This essay is one of several contributed by filmmakers and actors as part of Variety’s 100 Greatest Movies of All Time package.
When I discovered “Vagabond,” I was the same age as Sandrine Bonnaire in the film, about 20 years old. The character of Mona claims only one value: freedom. Whatever the cost, despite hunger, thirst (lack of cigarettes too). Even if it means giving up her life. She categorically refuses the codes that society wants to impose on her.
In writing the film, Agnès Varda, as often, mixes genres. We alternate between Mona and a police investigation looking for traces of the deceased young vagrant, an unfortunate woman whose remains no one claims. It’s an unpredictable chronicle because of the character’s habits. And there’s a documentary flavor, because the director likes to build her fictional stories by making reality a raw material, malleable clay, inviting it into the frame alongside her actors, a number of whom are nonprofessionals.

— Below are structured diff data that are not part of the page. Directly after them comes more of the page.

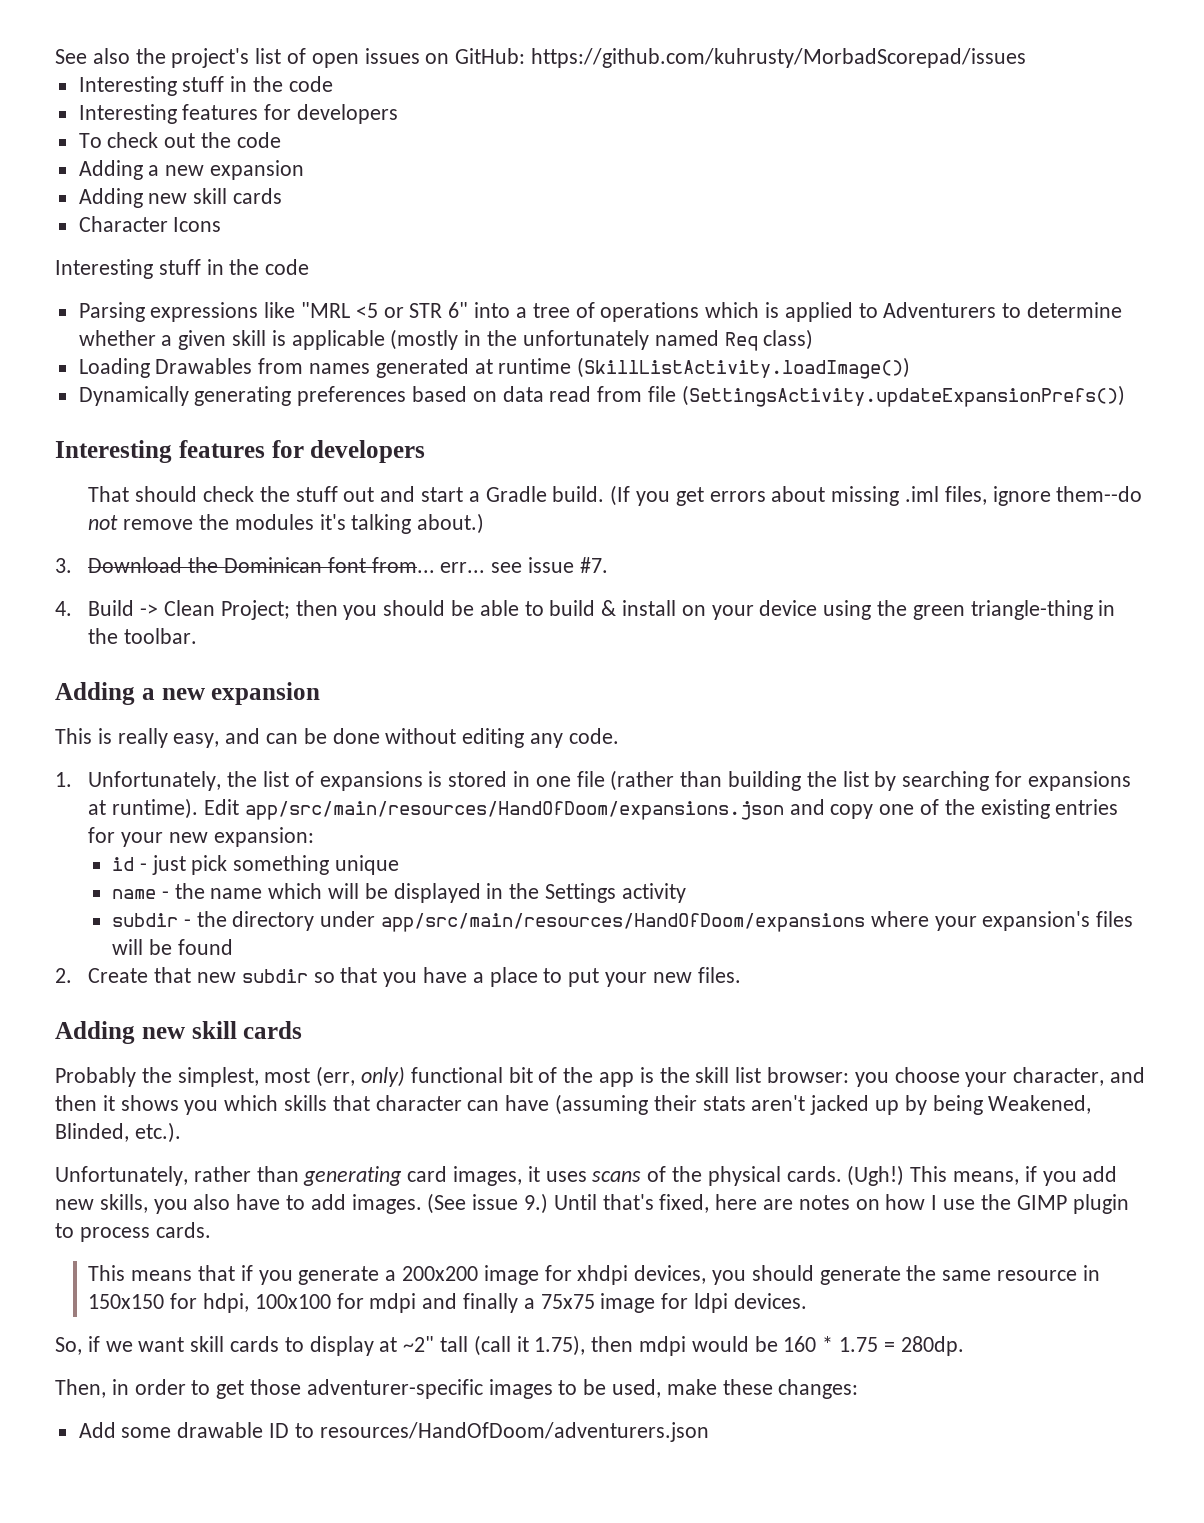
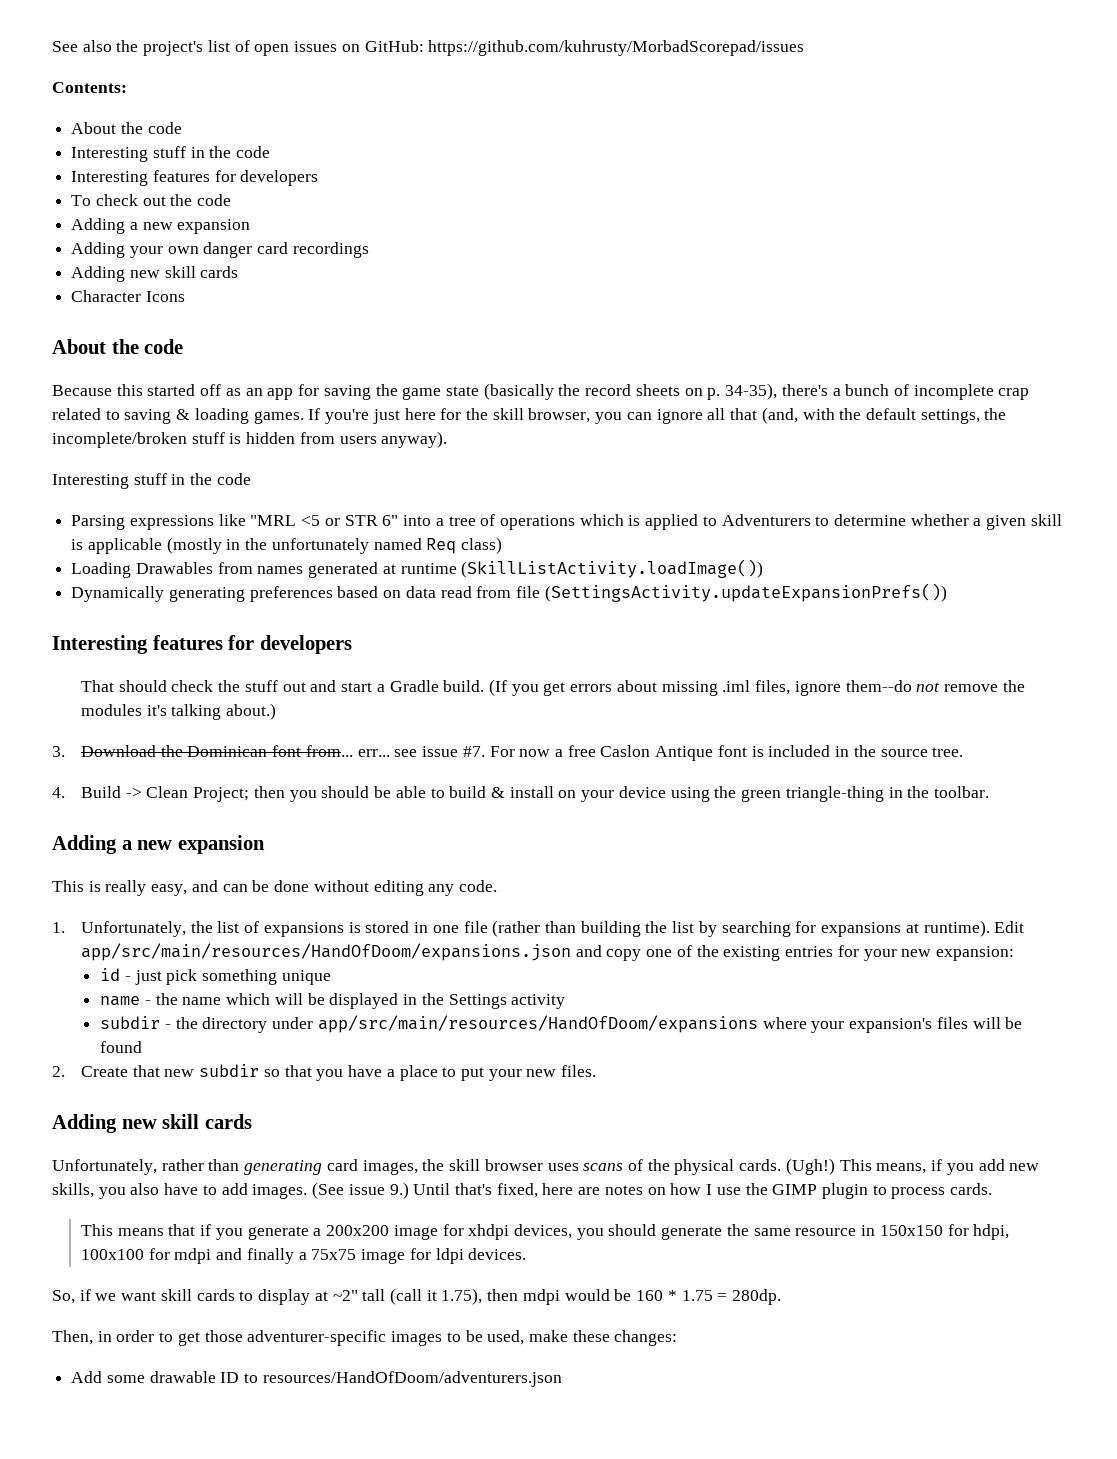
(1027, 58) none -> [52,82,127,93] [71,122,182,134] // Contents: // About the code
(305, 170) none -> [71,242,369,258] // Adding your own danger card recordings
(222, 224) none -> [52,339,184,354] [52,383,1030,400] [52,407,1007,424] [52,431,448,448] // About the code // Because this started off as an app for saving the game state (basically the record sheets on p. 34-35), there's a bunch of incomplete crap related to saving & loading games. If you're just here for the skill browser, you can ignore all that (and, with the default settings, the incomplete/broken stuff is hidden from users anyway).
(608, 565) none -> [489,745,964,761] For now a free Caslon Antique font is included in the source tree.
[55,1066,1146,1087] [55,1094,1092,1115] [55,1122,181,1143] // Probably the simplest, most (err, only) functional bit of the app is the skill list browser: you choose your character, and then it shows you which skills that character can have (assuming their stats aren't jacked up by being Weakened, Blinded, etc.). -> (252, 1121) none
[527,1166,540,1182] it -> [422,1159,543,1171] the skill browser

Agnès Varda did not go to traditional film school. She declared one day, “I am a director,” and then applied herself to creating her own language, to tracing her own path, upending rules, blending styles, with infectious joy. Mona is not likable; she does not seek pity. For some, her story wouldn’t even be a subject. She’s an outcast, traveling without a specific goal. However, the narrator’s voice emphasizes from the start: “People who had met her remembered her. She had impressed them.” When I watched “Vagabond” in my 20s, I looked at her — upright, obstinate, sincere — and I was impressed. I was struck by the feeling that Varda looked terribly like Mona in her approach and actions, free at whatever cost. And I silently promised myself that if I ever made a film (the idea was barely germinating), I wanted Sandrine Bonnaire to act in it.
Audrey Diwan is the director of “Happening,” which features Sandrine Bonnaire.